ENSPIRE Magazine talked to Dretona Maddox about how her upbringing, career paths, and experiences inspired the work she does for Purposely Chosen.

As a teen mom who was homeless and grew up in foster care, how did you learn to balance your priorities in life, and how have you persisted in keeping positive?

I didn’t grow up in foster care…I actually ran from foster care. After my grandmother died when I was 14, I became homeless, and I couch-surfed until I ended up in a home with an older lady who was a friend’s grandma who took me in, so I never went into the foster care system. As far as learning to balance my priorities in life, I relied on the things I learned from my grandmother. My grandmother had me from 4 to 14, she started right away preparing me to be a woman and to be independent. She did not want me to be dependent upon her, and to be honest, she didn’t want to take us in either after my mother died when I was four. So she started training me at a very young age, so I was able to take what she taught me along with a lot of prayers and watching and observing people. I didn’t have a guide, I didn’t have people telling me what to do. I’ve been on my own since I was 14, so no one was instructing me, and I had to figure it out on my own. 
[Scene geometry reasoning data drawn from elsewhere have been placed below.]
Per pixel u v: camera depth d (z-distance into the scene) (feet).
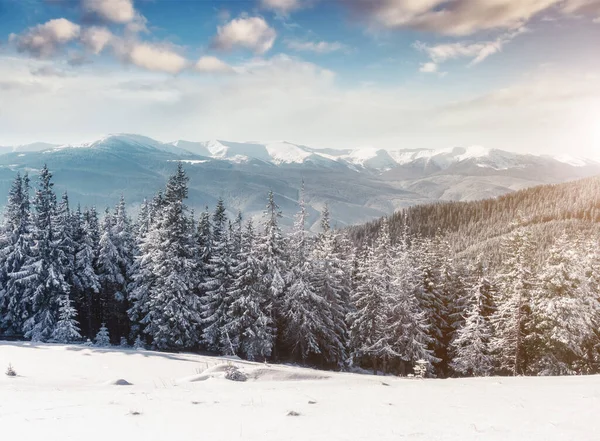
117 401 29.40
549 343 106.01
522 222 145.69
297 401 29.76
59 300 123.75
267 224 126.11
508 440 17.65
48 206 128.67
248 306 120.88
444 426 20.70
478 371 121.49
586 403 26.09
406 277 132.26
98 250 144.15
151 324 126.93
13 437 18.90
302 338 126.31
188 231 133.28
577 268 107.86
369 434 19.12
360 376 66.33
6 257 131.95
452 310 151.64
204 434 19.44
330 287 130.93
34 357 68.39
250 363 78.54
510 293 122.52
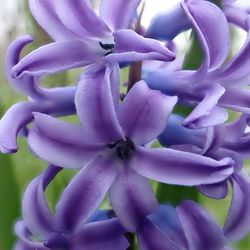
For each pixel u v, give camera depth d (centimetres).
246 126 14
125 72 19
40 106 14
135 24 15
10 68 14
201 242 13
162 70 14
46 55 13
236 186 14
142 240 13
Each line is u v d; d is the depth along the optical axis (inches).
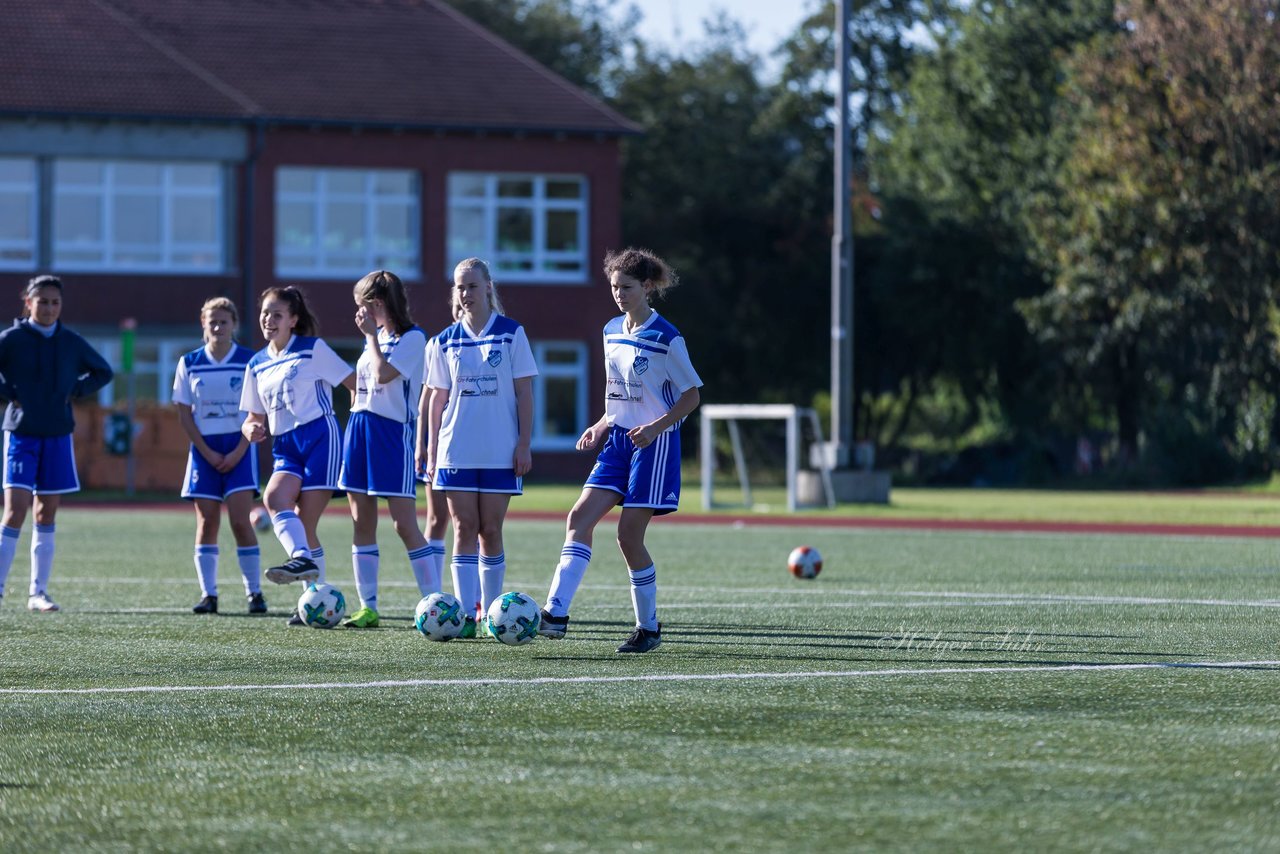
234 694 601.9
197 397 931.3
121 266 3592.5
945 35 4288.9
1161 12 3398.1
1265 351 3472.0
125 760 483.5
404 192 3740.2
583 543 743.7
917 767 465.7
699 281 4867.1
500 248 3794.3
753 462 4559.5
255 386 887.7
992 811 413.4
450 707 570.3
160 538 1668.3
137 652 730.8
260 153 3614.7
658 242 4982.8
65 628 833.5
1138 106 3430.1
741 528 1893.5
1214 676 641.6
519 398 792.9
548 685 621.0
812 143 4936.0
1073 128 3762.3
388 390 841.5
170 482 3171.8
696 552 1456.7
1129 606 944.9
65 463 940.6
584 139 3809.1
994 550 1491.1
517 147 3767.2
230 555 1412.4
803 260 4773.6
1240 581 1135.0
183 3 3897.6
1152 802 422.6
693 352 4837.6
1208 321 3565.5
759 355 4894.2
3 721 547.2
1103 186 3454.7
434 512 906.1
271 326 879.1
It was like following the yellow brick road, when everything was aligned, I knew I was on the right path, and when everything was in chaos, I knew something was off balance and that I needed to sit still, realign, and prioritize. I used to write a lot, writing down my goals and things I wanted to accomplish, and that’s how I did it, I stuck to it and didn’t deviate from my goals. 

How do your skills as a registered nurse translate into the work you do for Purposely Chosen?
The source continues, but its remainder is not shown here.